Dagenais was fully vaccinated, as were about 74% of the 833 people in what became the Provincetown cluster, according to Morse, the city manager (about 300 of those cases were people outside of Provincetown). Such breakthrough infections are rare, but can occur, especially with the Delta variant, which reproduces more vigorously than other versions of the coronavirus pathogen.

The main goal of public health officials is to keep people away from hospitals, and vaccines are very effective in this regard. Earlier this month, the Director of the Centers for Disease Control and Prevention, Dr Rochelle Walensky, revealed that among those who died from COVID-19 during the month of June, 99.5% had not been vaccinated .

City and state officials responded quickly, advising people to wear masks last week. By the end of that week, those guidelines had become a mandate for universal masking in interior spaces. The move reflected growing recognition across the country that the Delta variant needed more attention. Earlier this week, the CDC said that in places with high and significant viral transmission, even those vaccinated should wear masks. The new guidelines were a setback for a country that believed it was close to the end of the pandemic.

The Provincetown case seems to show above all that vaccines are doing their job. “The power of vaccines lies in their ability to prevent serious illness and death,” says Dr. Monica Gandhi, infectious disease specialist at the University of California, San Francisco. “In fact, vaccines are showing incredible persistence in achieving this goal, as evidenced by this great epidemic.”

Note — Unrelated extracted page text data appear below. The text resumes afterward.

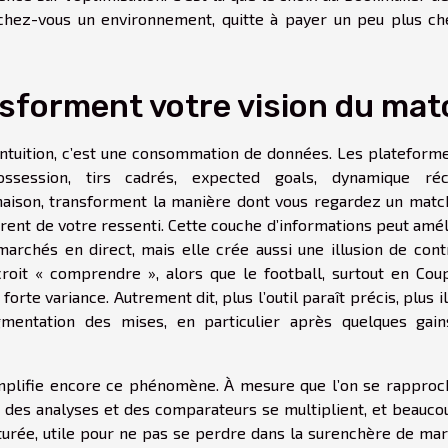
rchez-vous un environnement, quitte à payer un peu plus ch
nsforment votre vision du mat
ntuition, c’est une consommation de données. Les plateforme
ossession, tirs cadrés, expected goals, dynamique réc
 maison, transforment la manière dont vous regardez un match
rrent de votre ressenti. Cette couche d’informations peut amé
archés en direct, mais elle crée aussi une illusion de contr
roit « comprendre », alors que le football, surtout en Cou
orte variance. Autrement dit, plus l’outil paraît précis, plus i
gmentation des mises, en particulier après quelques gain
amplifie encore ce phénomène. À mesure que l’on se rapproc
, des analyses et des comparateurs se multiplient, et beauco
turée, utile pour ne pas se perdre dans la surenchère de mar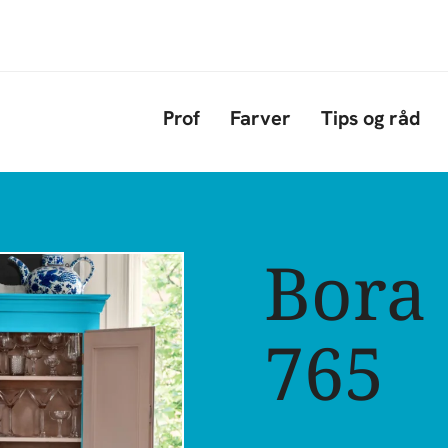
Gå til hovedindhold
Prof
Farver
Tips og råd
Bora
765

People are fishing on the beach

People fish at Race Point Beach, part of Cape Cod National Seashore, in May 2020, in Provincetown, Mass. (Michael Dwyer / AP)

Nationally, Gandhi says, 0.002% of those vaccinated have experienced severe breakthrough cases.

For Dr Jayanta Bhattacharya, a Stanford health economist who has taken unconventional positions on the virus, the story of groundbreaking cases and a pandemic flashback is the wrong one. “They are wasting the chance to declare a great victory,” he said of the Biden administration. “They really did a great job deploying the vaccine to protect vulnerable people. At the same time, he doesn’t understand why some Republicans slander the same vaccines that will spell the end of the pandemic.

As for Provincetown, things are returning to normal. People are out for family week, Morse told Yahoo News. “Ptown is still a very vibrant place,” he said.